Pot holes and trash are a common concern among patrons of the Mitchell-Linden Pathmark.
slideshow
After roughly a decade of complaints from residents and patrons, the parking lot of the Mitchell-Linden Pathmark at 31-06 Farrington St. continues to be a hazardous eyesore according to State Senator Tony Avella, who hosted a press conference about the issue last Friday.

“The owners of the Plaza make a lot of money from the many businesses that are here, but they have yet to put some of that money back into improving the infrastructure,” Avella said. “The potholes, street collapses, uneven patchwork, litter and grease stains must be addressed.

“I am calling on all of the owners to come together with members of the community to finally resolve this situation,” he added. “It’s hazardous, unsafe and unsanitary.”

About a decade ago, Mitchell-Linden Civic Association President Arlene Fleishman was severely injured when she stepped into what she thought was a minor puddle, but turned out to be a deep pot hole in the parking lot. For the past six years, she has been fighting vigorously for improvements.

“I thought I stepped into a puddle but it was a hole,” Fleishman said. “I had to wear a brace on one foot and a shoe on the other for six weeks.”

After her injury, Fleishman successfully sued Pathmark and began her campaign to see through improvements to the lot.

One construction boss who uses the parking lot as a mobile command center for his workers in the area said he was happy to see someone photographing the detritus in the lot. He pointed to a pile of trash next to his truck and said that while he makes sure his workers don't dump, he's seen local police officers, who also use the lot as a stopover, adding to the piles on their lunch breaks.

Several other Pathmark patrons commented on the pothole problem following Avella's press conference.

Avella said that he inherited the Pathmark Plaza in a 2012 redistricting, and it has been an uphill battle since that time to try and get in touch with the five owners of the property, only one of which has to date agreed to sit down and talk about issues with the parking lot.

Beyond trash and potholes, a major concern is the volume of truck traffic using the parking lot as a layover, and as a result, says Fleishman, “You can't see where you're going when you're backing up or coming out of your spot.”

“I have suggested numerous times that they designated one area for truckers,” she said. “They haven't done it.”
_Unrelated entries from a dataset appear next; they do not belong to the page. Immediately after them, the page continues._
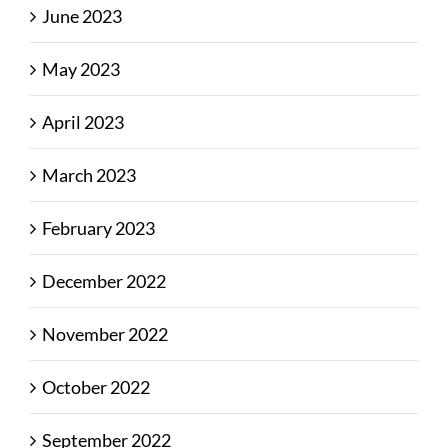
June 2023
May 2023
April 2023
March 2023
February 2023
December 2022
November 2022
October 2022
September 2022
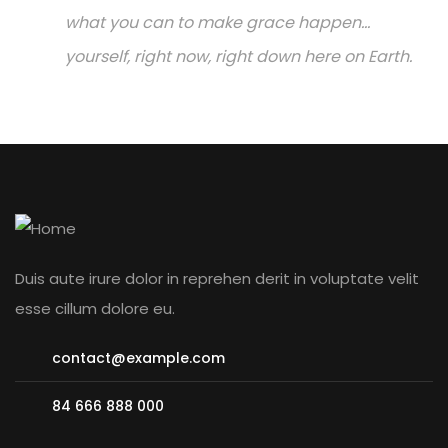
what you can to make grace happen...
yourself, right now, right down here on Earth.
Duis aute irure dolor in reprehen derit in voluptate velit
esse cillum dolore eu.
contact@example.com
84 666 888 000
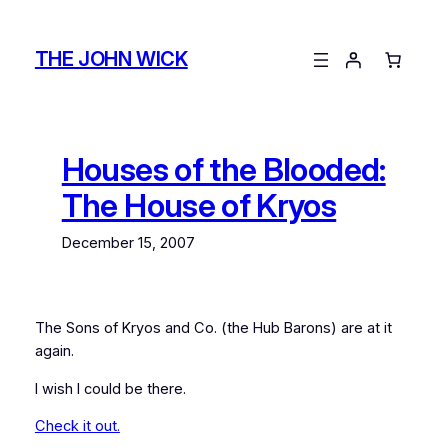
Skip
to
THE JOHN WICK
content
Houses of the Blooded:
The House of Kryos
December 15, 2007
The Sons of Kryos and Co. (the Hub Barons) are at it
again.
I wish I could be there.
Check it out.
She also reported having to call the police on multiple occasions to confront prostitutes who walk the lot.

Rufus Owens, who has been living in the neighborhood for 46 years, while supportive of the Pathmark's role in the community, was critical of the conditions.

“We need this store in the area and they do a good job, but they need to help build a better road [surface],” Owens said. “You walk out here and you might get killed. I've seen so many accidents.”